Sehr starke psychische Symptome, die den Alltag oder Beziehungen erheblich beeinträchtigen, können auf eine prämenstruelle dysphorische Störung (PMDS) hindeuten. Bei akuter Verzweiflung oder Suizidgedanken ist sofortige Hilfe über den Notruf oder einen Krisendienst erforderlich.
Häufige Fragen zu Nahrungsergänzungsmitteln bei PMS
Welche Nahrungsergänzungsmittel sind sinnvoll bei PMS?
Das lässt sich nicht pauschal beantworten. Kalzium ist vergleichsweise gut untersucht; Magnesium und Vitamin B6 können je nach Beschwerdebild ebenfalls diskutiert werden. Vitamin D ist vor allem bei nachgewiesenem oder vermutetem Mangel relevant. Pflanzliche Präparate wie Mönchspfeffer sollten wegen möglicher Wechselwirkungen fachlich geprüft werden.
Welche Präparate helfen bei PMS?
Kein Präparat hilft nachweislich allen Betroffenen. Die Auswahl sollte sich an den Beschwerden, der Ernährung, der Verträglichkeit und möglichen Medikamenten orientieren. Führen Sie idealerweise ein Symptomtagebuch und beurteilen Sie Veränderungen nicht nach einzelnen Tagen, sondern über mehrere Zyklen.
Welche Nährstoffe sind bei PMS wichtig?
Für die normale Funktion von Muskeln und Nervensystem sind unter anderem Kalzium, Magnesium und Vitamin B6 wichtig. Vitamin D unterstützt die normale Funktion von Knochen und Muskeln, während Omega-3-Fettsäuren an verschiedenen Zellfunktionen beteiligt sind. Diese physiologischen Funktionen bedeuten nicht automatisch, dass eine zusätzliche Einnahme PMS beseitigt.
Können Nahrungsergänzungsmittel PMS vollständig heilen?
Nein. Sie können einzelne Beschwerden möglicherweise unterstützen, heilen PMS aber nicht garantiert. Bei anhaltenden oder starken Symptomen sollte die Ursache ärztlich abgeklärt und eine passende Behandlung besprochen werden.
Wie lange dauert es, bis ein Präparat wirkt?
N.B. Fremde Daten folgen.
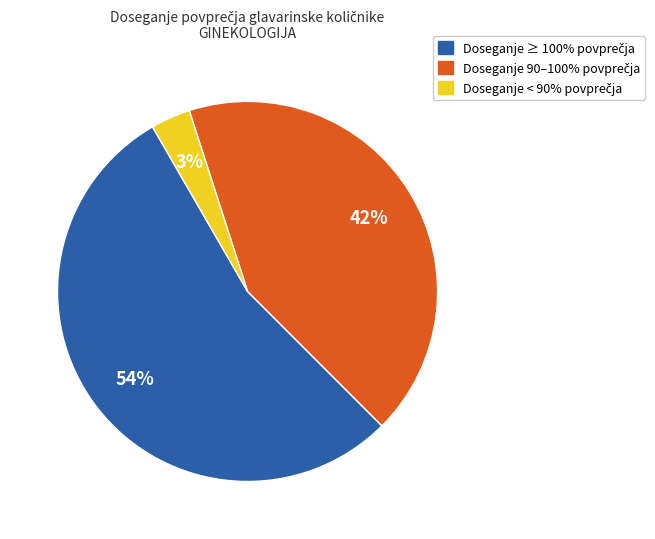

To the nearest percent, what is the average slice percentage?

33%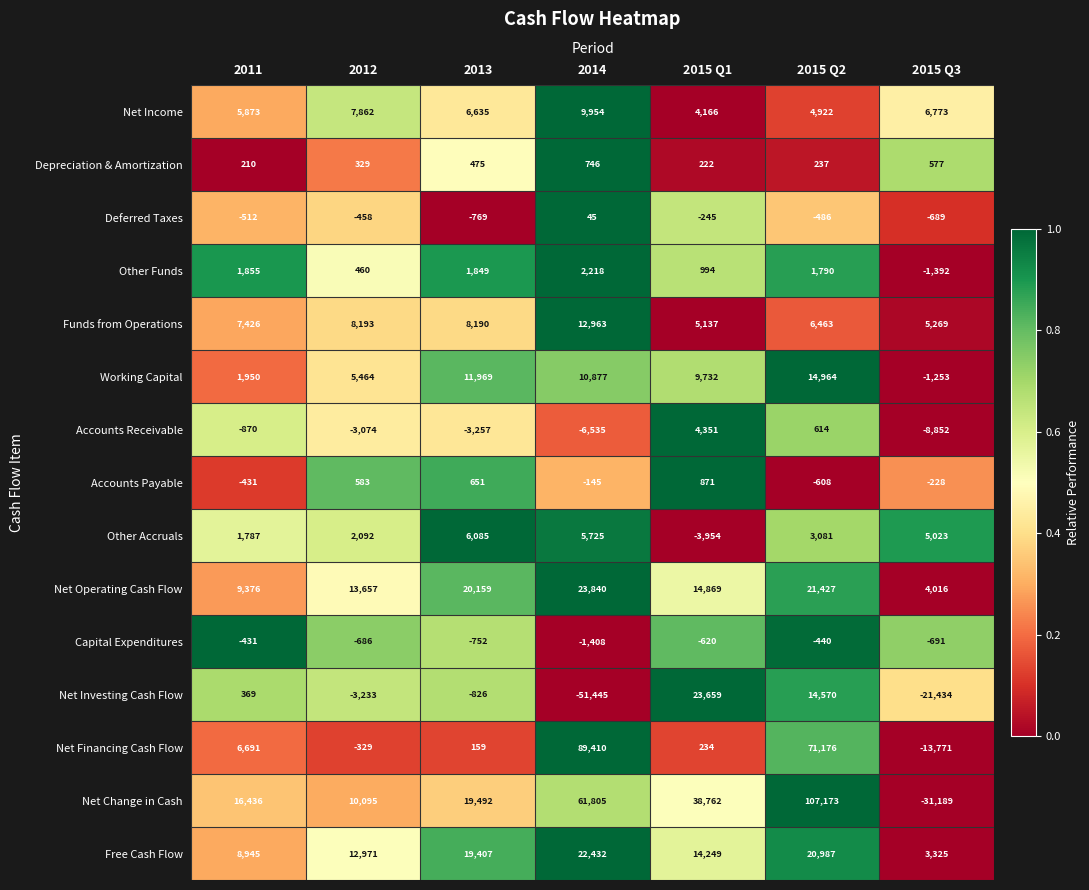

Is it true that Other Accruals equals -3954 at 2015 Q1?

True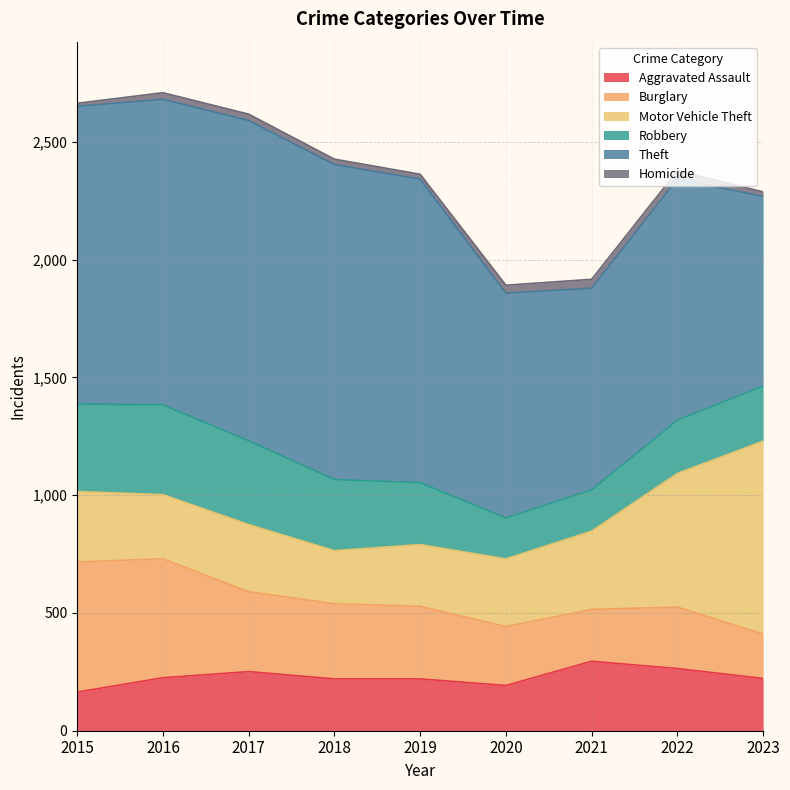

How many intersections are there between Burglary and Motor Vehicle Theft?

1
Das ist abhängig vom Inhaltsstoff, der Ausgangssituation und dem jeweiligen Beschwerdebild. Eine Wirkung sollte nicht versprochen werden. Wenn sich trotz konsequenter Anwendung über mehrere Zyklen keine Besserung zeigt oder Nebenwirkungen auftreten, sollten Sie die Einnahme überprüfen lassen.
Fazit
Nahrungsergänzungsmittel bei PMS können eine mögliche Ergänzung sein, sind aber kein Ersatz für eine ausgewogene Ernährung oder medizinische Behandlung. Kalzium, Magnesium und Vitamin B6 werden am häufigsten diskutiert; bei Vitamin D, Omega-3-Fettsäuren und pflanzlichen Präparaten kommt es besonders auf die individuelle Situation und die begrenzte beziehungsweise uneinheitliche Evidenz an. Eine fachliche Beratung hilft, unnötige Doppelungen und Wechselwirkungen zu vermeiden.